**Article**
■ ■ ■ ■
Key Concepts
Introduction
One of Dagger's key aspects is cross-language instrumentation: teams can leverage their familiar languages without the need to learn a new DSL to write their CI/CD pipelines. Dagger allows this by exposing its functionality through GraphQL which serves as a low-level language-agnostic API framework for all Dagger operations.
This approach has multiple benefits:
- It enables CI/CD pipeline authors to use whichever language feels natural and intuitive to them, without having to think about interoperability.
- Even though pipelines may be written in different languages, they are all run by the same engine. So common concerns like logging, scaling, monitoring and others only need to be solved once, and can then be applied for everyone.
- Using GraphQL as a common low-level language facilitates reusability. Even if teams can't directly re-use each other's pipelines (yet), they can take advantage of the fact that they all produce the same GraphQL queries. This creates opportunities for knowledge sharing and collaboration, even across languages.
This tutorial explains the key concepts you need to use the Dagger GraphQL API.
This tutorial explains some basic GraphQL concepts in the context of the Dagger GraphQL API, but it is not intended as a full-featured GraphQL tutorial. To learn more about GraphQL and how it works, read the GraphQL tutorial.
Objects, Fields and Build Operations
To understand the Dagger GraphQL API, consider the following query:
query {
container {
from(address: "alpine:latest") {
withExec(args: ["apk", "info"]) {
stdout
}
}
}
}
This query represents a very simple Dagger pipeline. In plain English, it instructs Dagger to "download the latest alpine
container image, run the command apk info
in that image, and print the results of the command to the standard output device". It returns a list of the packages installed in the image:
A GraphQL schema works by defining one or more object types, and then fields (and field arguments) on those object types. The fields of an object type can themselves be objects, allowing for different entities to be logically connected with each other. API users can then perform GraphQL queries to return all or some fields of an object.
With Dagger's GraphQL API, while all of the above is true, each field in a query also resolves to a build operation. To understand this, let's dissect the query above:
- Consider the first level of the previous query:
query {
container {
from(address: "alpine:latest") {
...
}
}
}
This query requests the from
field of Dagger's Container
object type, passing it the address of a container image as argument. To resolve this, Dagger will initialize a container from the image published at the given address and return a Container
object representing the new container image.
■ ■ ■ ■
**Written problem 1**
According to the Dagger tutorial, what does the sample query that runs "apk info" return?
**Written problem 2**
Name every field, in nesting order, that appears in the first query of the Dagger tutorial, the one introduced by "consider the following query".
**Written problem 3**
Resume the Dagger tutorial after its final sentence, carrying on its explanation of the query.
The material that follows comes from a separate source.
■ ■ ■ ■
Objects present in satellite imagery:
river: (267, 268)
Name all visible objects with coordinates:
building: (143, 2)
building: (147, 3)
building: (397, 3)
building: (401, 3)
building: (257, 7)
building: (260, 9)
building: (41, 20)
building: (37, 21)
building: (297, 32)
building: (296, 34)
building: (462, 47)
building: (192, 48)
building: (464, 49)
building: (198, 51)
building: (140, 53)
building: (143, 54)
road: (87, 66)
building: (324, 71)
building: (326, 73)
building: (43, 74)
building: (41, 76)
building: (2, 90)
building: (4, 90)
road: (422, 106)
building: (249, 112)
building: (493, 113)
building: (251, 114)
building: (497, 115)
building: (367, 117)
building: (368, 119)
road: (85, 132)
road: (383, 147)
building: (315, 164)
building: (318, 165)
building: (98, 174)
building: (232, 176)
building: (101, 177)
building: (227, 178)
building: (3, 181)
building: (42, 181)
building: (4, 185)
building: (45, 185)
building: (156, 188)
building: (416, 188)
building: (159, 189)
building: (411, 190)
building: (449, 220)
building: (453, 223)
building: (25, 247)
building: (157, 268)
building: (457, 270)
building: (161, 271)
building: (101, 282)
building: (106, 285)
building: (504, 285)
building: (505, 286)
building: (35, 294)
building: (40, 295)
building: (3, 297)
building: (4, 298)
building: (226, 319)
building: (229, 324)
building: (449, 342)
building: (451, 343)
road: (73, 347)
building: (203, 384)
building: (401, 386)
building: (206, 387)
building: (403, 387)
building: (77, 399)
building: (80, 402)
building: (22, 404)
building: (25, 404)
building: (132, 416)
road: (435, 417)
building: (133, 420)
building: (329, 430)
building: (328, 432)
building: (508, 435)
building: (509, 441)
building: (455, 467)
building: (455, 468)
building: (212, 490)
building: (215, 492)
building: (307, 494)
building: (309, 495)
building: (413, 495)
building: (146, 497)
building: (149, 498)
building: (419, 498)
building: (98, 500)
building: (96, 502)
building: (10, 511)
■ ■ ■ ■
**Exercise result 1**
It returns a list of the packages installed in the image.

**Exercise result 2**
container, from, withExec, stdout

**Exercise result 3**
- Now, consider the next level of the query:
query {
container {
from(address: "alpine:latest") {
withExec(args: ["apk", "info"]) {
...
}
}
}
}
Here, the query requests the withExec
field of the Container
object returned in the previous step, passing it the command to be executed as an array of arguments. To resolve this, Dagger will define the command for execution in the container image and return a Container
object containing the execution results.
- Finally, consider the innermost level of the query:
query {
container {
from(address: "alpine:latest") {
withExec(args: ["apk", "info"]) {
stdout
}
}
}
}
Here, the query requests the stdout
field of the Container
object returned in the previous step. To resolve this, Dagger will return a String
containing the result of the last executed command.
Object Identifiers
In a GraphQL schema, every object exposes an id
field. This ID serves to uniquely identify and retrieve an object, and is also used by GraphQL's caching mechanism.
In the Dagger GraphQL API too, objects expose an ID but here, the ID represents the object's state at a given time. Objects like Container
and Directory
should be thought of as collections of state, which are updated by subsequent field resolutions and whose ID represents their state at the instant of field resolution.
To illustrate this, consider the following query:
query {
host {
directory(path: ".") {
id
}
}
}
The return value of the previous query is an ID representing the state of the current directory on the host.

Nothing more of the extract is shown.